- The terms dict index requires substantial RAM per indexed term (by default, every 128th unique term), and is loaded when IndexReader is created. This can be a very large amount of RAM for indexes that have an unusually high number of unique terms; to reduce this, you can pass a terms index divisor when opening the reader. For example, passing 2, which loads only every other indexed term, halves the RAM required. But, in tradeoff, seeking to a given term, which is required once for every TermQuery, will become slower as Lucene must do twice as much scanning (on average) to find the term.
- Field cache, which is used under-the-hood when you sort by a field, takes some amount of per-document RAM depending on the field type (String is by far the worst). This is loaded the first time you sort on that field.
- Norms, which encode the a-priori document boost computed at indexing time, including length normalization and any boosting the app does, consume 1 byte per field X document used for searching. For example, if your app searches 3 different fields, such as body, title and abstract, then that requires 3 bytes of RAM, per document. These are loaded on-demand the first time that field is searched.
- Deletions, if present, consume 1 bit per doc, created during IndexReader construction.
Warming a reader is necessary because of the data structures that are initialized lazily (norms, FieldCache). It's also useful to pre-populate the OS's IO cache with those pages that cover the frequent terms you're searching on.
With flexible indexing, available in Lucene's trunk (4.0-dev), we've made great progress on reducing the RAM required for both the terms dict index and the String index field cache (some details here). We have substantially reduced the number of objects created for these RAM resident data structures, and switched to representing all character data as UTF8, not java's char, which halves the RAM required when the character data is simple ascii.
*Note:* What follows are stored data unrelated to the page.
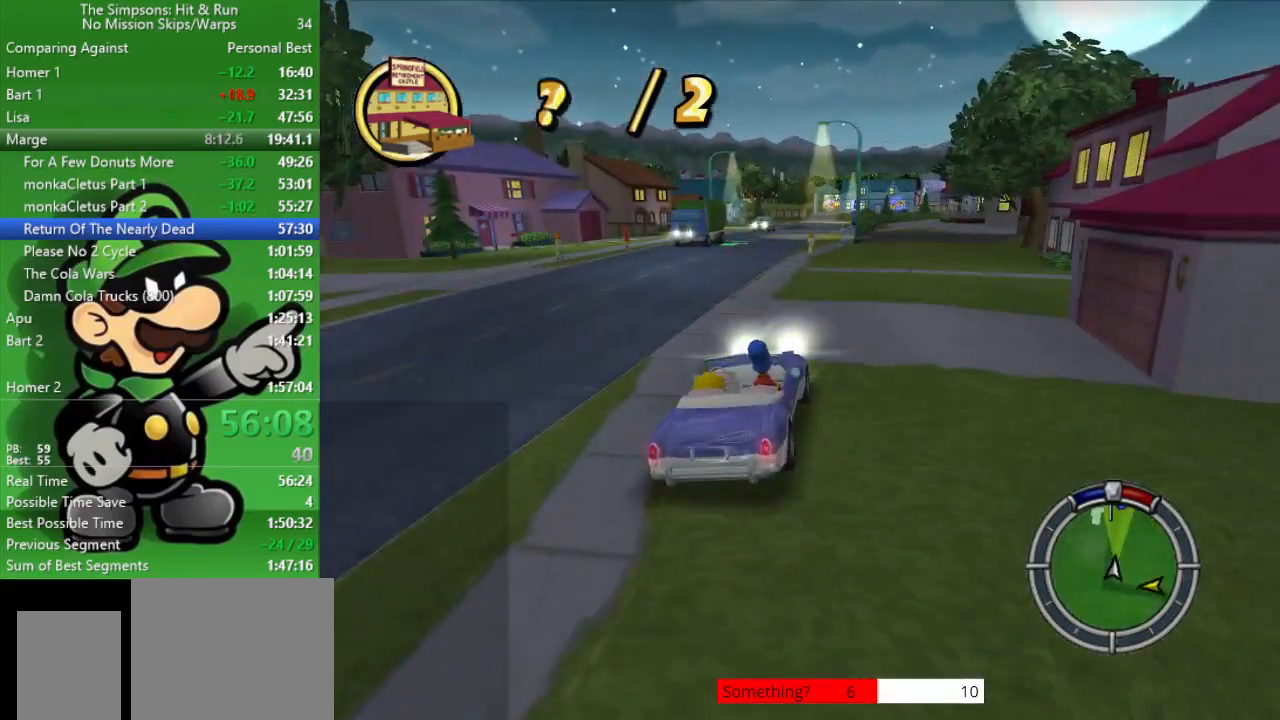
{"buttons": ["CIRCLE"], "left_stick": "center", "right_stick": "center", "events": [[300, "left_stick", "up-left"], [467, "left_stick", "center"]]}
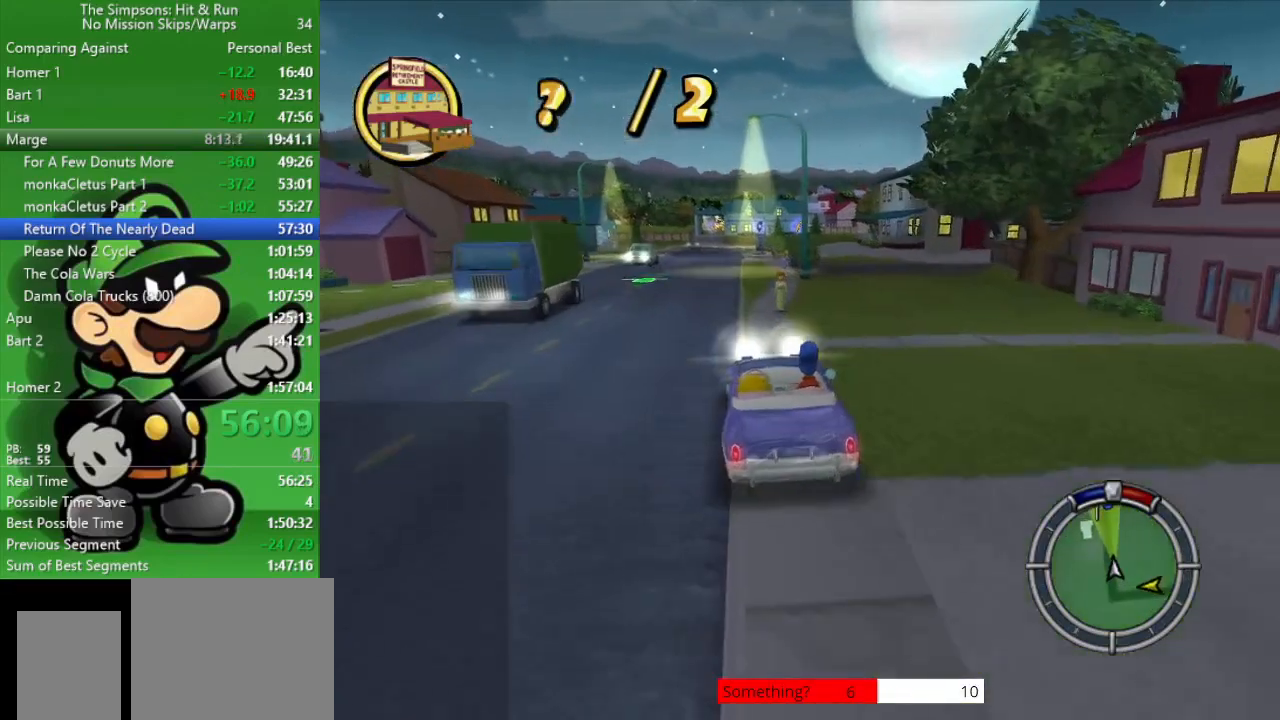
{"buttons": ["CIRCLE"], "left_stick": "up-left", "right_stick": "center", "events": [[100, "left_stick", "right"], [217, "left_stick", "center"], [467, "left_stick", "up-left"]]}
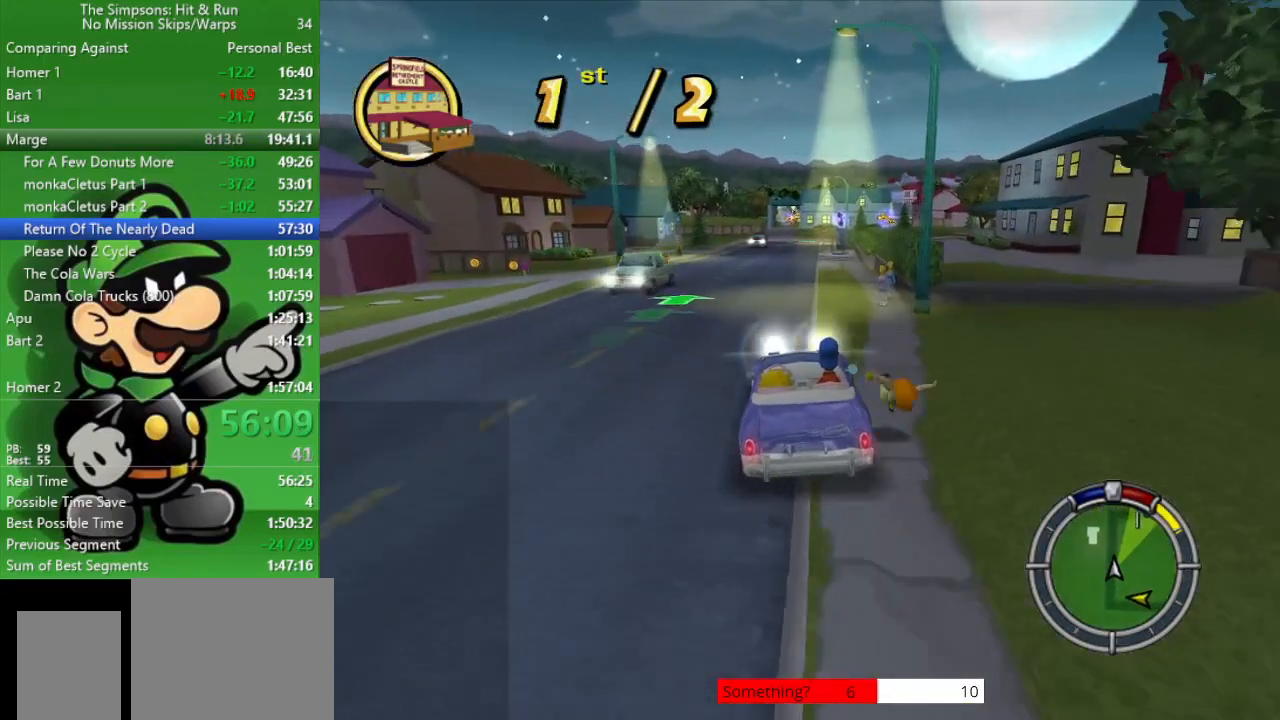
{"buttons": ["CIRCLE"], "left_stick": "center", "right_stick": "center", "events": [[83, "left_stick", "center"]]}
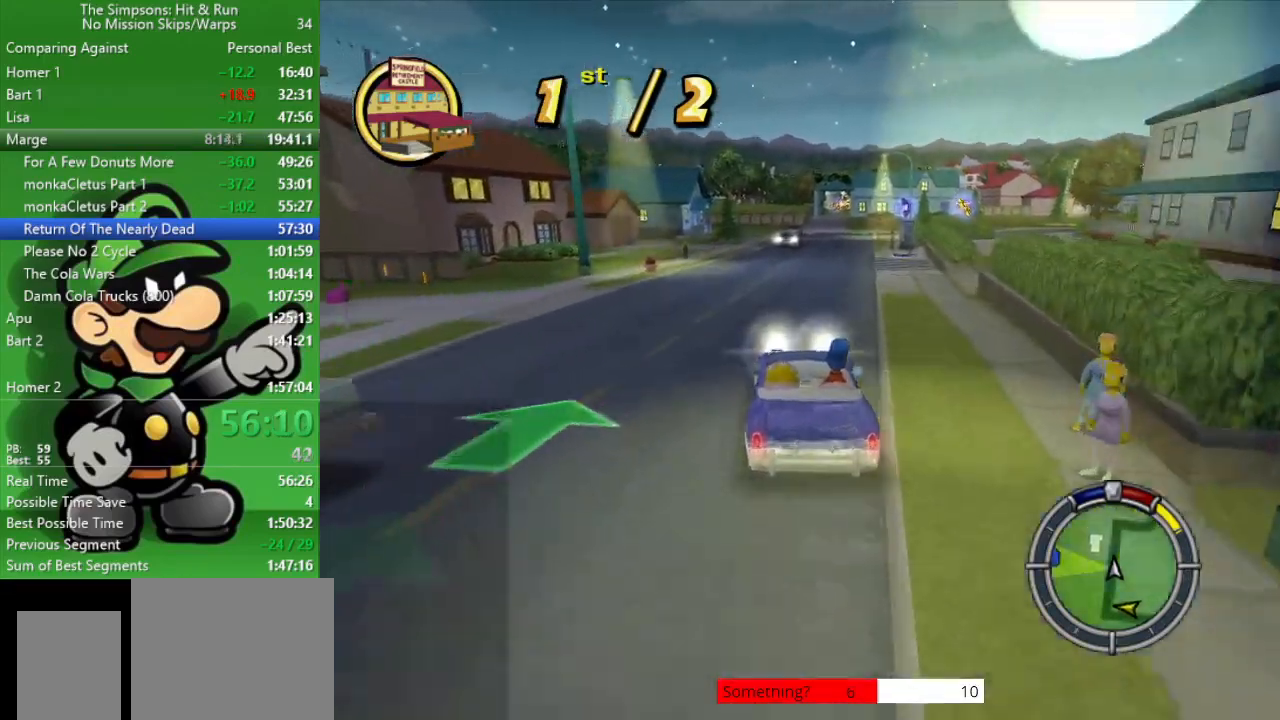
{"buttons": ["CIRCLE"], "left_stick": "center", "right_stick": "center", "events": [[50, "left_stick", "right"], [167, "left_stick", "center"]]}
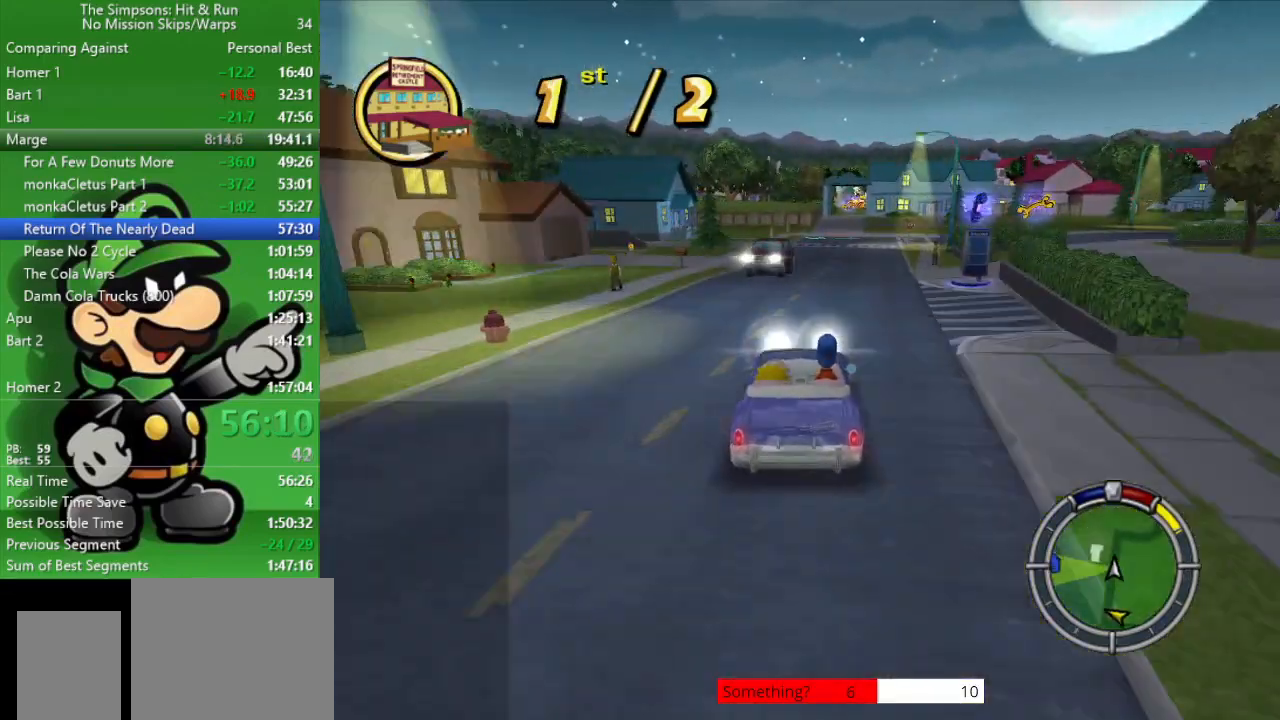
{"buttons": ["CIRCLE"], "left_stick": "center", "right_stick": "center", "events": []}
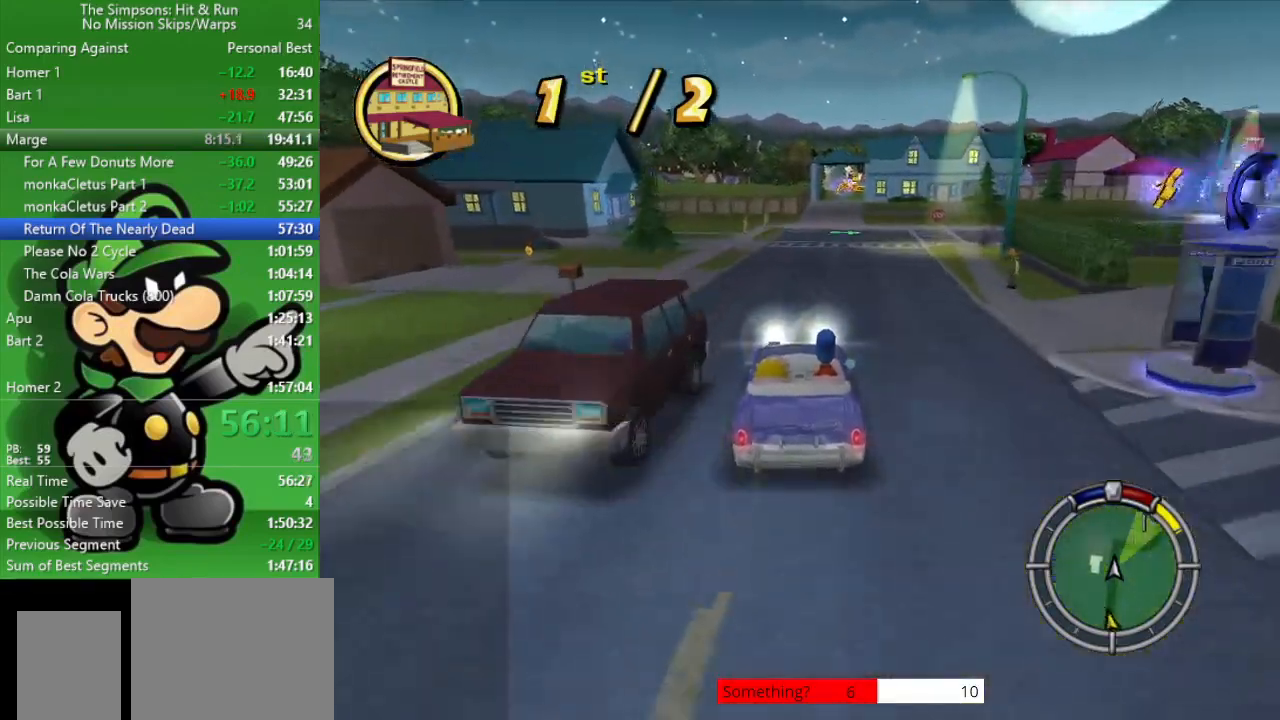
{"buttons": ["CIRCLE"], "left_stick": "center", "right_stick": "center", "events": [[33, "R1", "down"], [133, "R1", "up"], [200, "R1", "down"], [267, "left_stick", "right"], [300, "R1", "up"], [383, "R1", "down"], [383, "left_stick", "center"], [467, "R1", "up"]]}
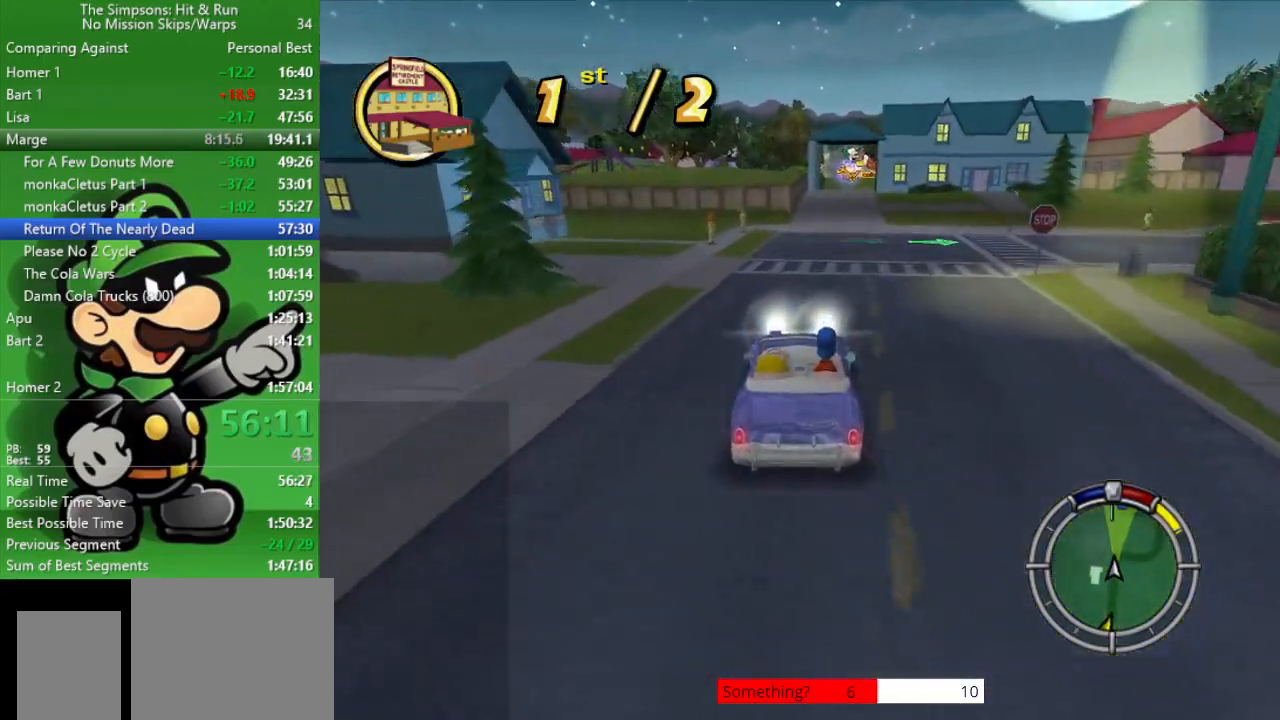
{"buttons": ["CIRCLE"], "left_stick": "center", "right_stick": "center", "events": [[50, "R1", "down"], [100, "left_stick", "right"], [183, "R1", "up"], [250, "left_stick", "center"]]}
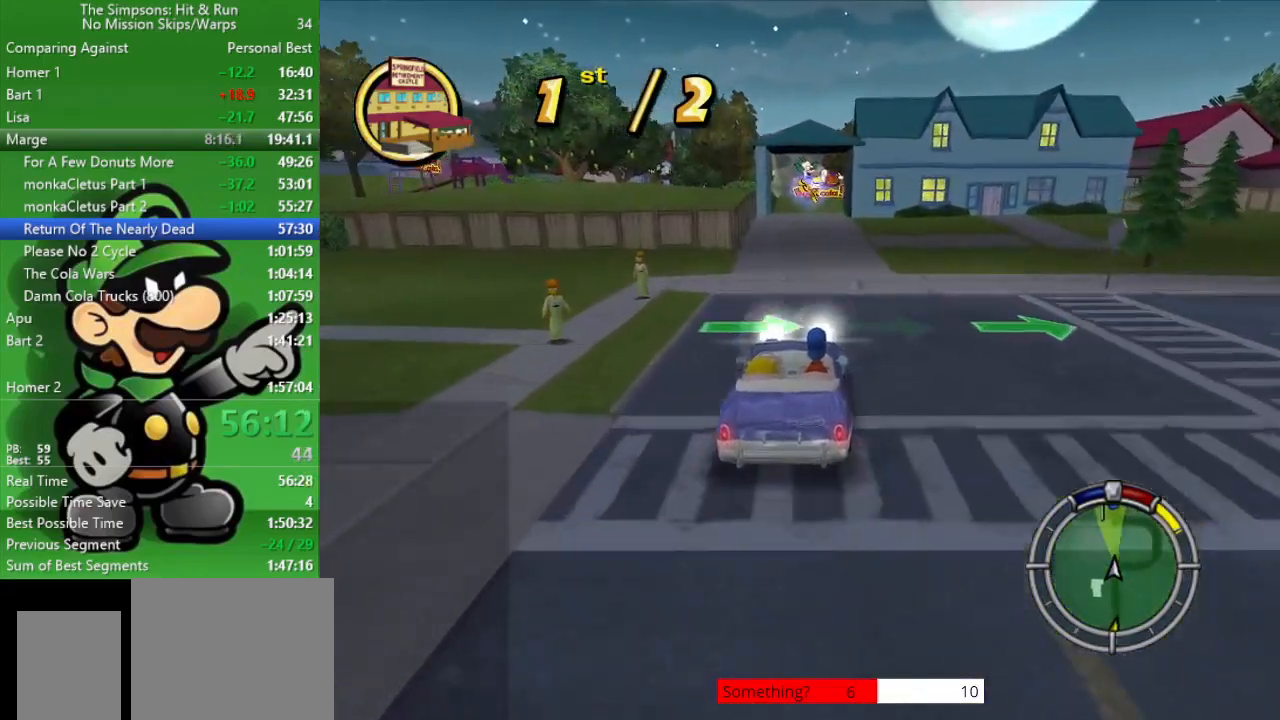
{"buttons": ["CIRCLE", "R1"], "left_stick": "right", "right_stick": "center", "events": [[450, "R1", "down"], [483, "left_stick", "right"]]}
So, I ran a quick check against a real index, created from the first 5 million documents from the Wikipedia database export. The index has a single segment with no deletions. I initialize a searcher, and then load norms for the body field, and populate the FieldCache for sorting by the title field, using JRE 1.6, 64bit:
- 3.1-dev requires 674 MB of RAM
- 4.0-dev requires 179 MB of RAM
That's a 73% reduction on RAM required!
However, there seems to be some performance loss when sorting by a String field, which we are still tracking down.
Note that modern OSs will happily swap out RAM from a process, in order to increase the IO cache. This is rather silly: Lucene loads these specific structures into RAM because we know we will need to randomly access them, a great many times. Other structures, like the postings data, we know we will sweep sequentially once per search, so it's less important that these structures be in RAM. When the OS swaps our RAM out in favor of IO cache, it's reversing this careful separation!
This will of course cause disastrous search latency for Lucene, since many page faults may be incurred on running a given search. On Linux, you can fix this by tuning swappiness down to 0, which I try to do on every Linux computer I touch (most Linux distros default this to a highish number). Windows also has a checkbox, under My Computer -> Properties -> Advanced -> Performance Settings -> Advanced -> Memory Usage, that lets you favor Programs or System Cache, that's likely doing something similar.